Fundamentals of Photocatalytic Splitting of Water at TiO2 surfaces

Fundamentals of Photocatalytic Splitting of Water at TiO2 surfaces

Since Fujishima and Honda published in 1972 that hydrogen can be produced by photocatalytic splitting of water on a titanium dioxide (TiO2) electrode, it is one of the most promising energy carriers. The energy of the sun is stored in chemical energy. Since 1972 a lot of research has been performed aiming at improving the efficiency of the process. Our research focus here in Mainz is on unravelling the mechanism of the dissociation reaction at the interface at the molecular level.
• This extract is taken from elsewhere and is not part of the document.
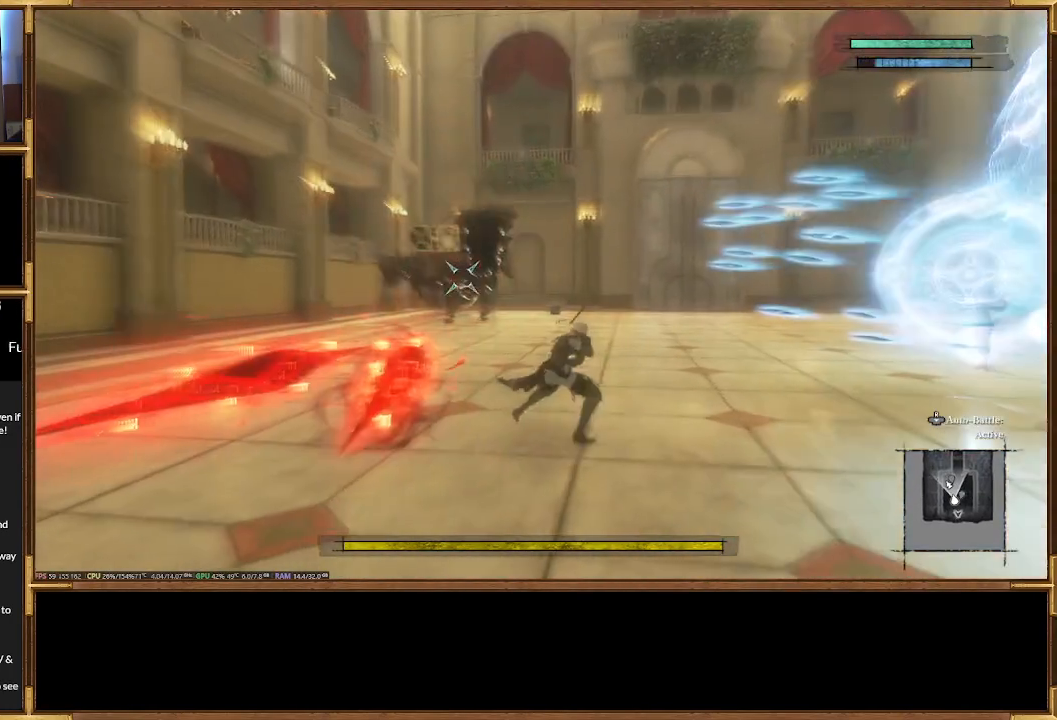
{"buttons": ["R2"], "events": [[500, "R2", "down"]]}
In the first part of the project we are determine the structure and orientation of water at the TiO2 interface by applying the sum-frequency generation techniques. In sum-frequency generation (SFG) two laser pulses are combined at the interface and the sum-frequency of the two is detected. As this process is a second-order non-linear optical process, it is forbidden in media with centrosymmetry, like bulk water. At any interface the symmetry is broken, making SFG a surface sensitive technique. If, in addition, one of the two incoming beams is an infrared (IR) beam in resonance with a molecular vibration, the SFG signal is strongly enhanced. By tuning the IR frequency, one can record the vibrational spectrum of the outermost monolayer of molecules. In this way molecular specific information can be obtained of an interface or of species at an interface; one can look (probe) directly at an interfacial molecule.
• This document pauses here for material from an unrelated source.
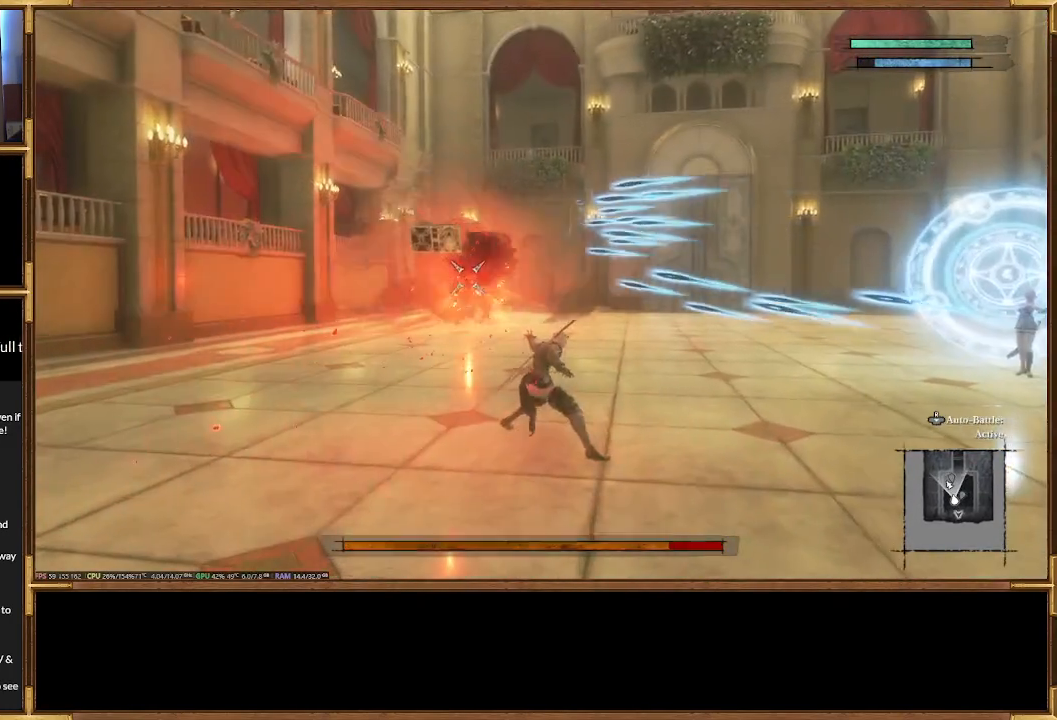
{"buttons": [], "events": [[300, "R2", "up"]]}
As the surface of titanium dioxide seems to be complex and not straightforward to characterize, it is necessary to understand the vibrational SFG response of water at such surfaces on a fundamental level. With silica and calcium fluoride, we are studying two mineral surfaces which serve as useful model systems and also provide scientific input for how to access physical surface properties such as surface potential, surface charge density and Debye screening length by using SFG. Additionally, we can deduce how water binds to such surfaces and its intermolecular structure differs from layers further away.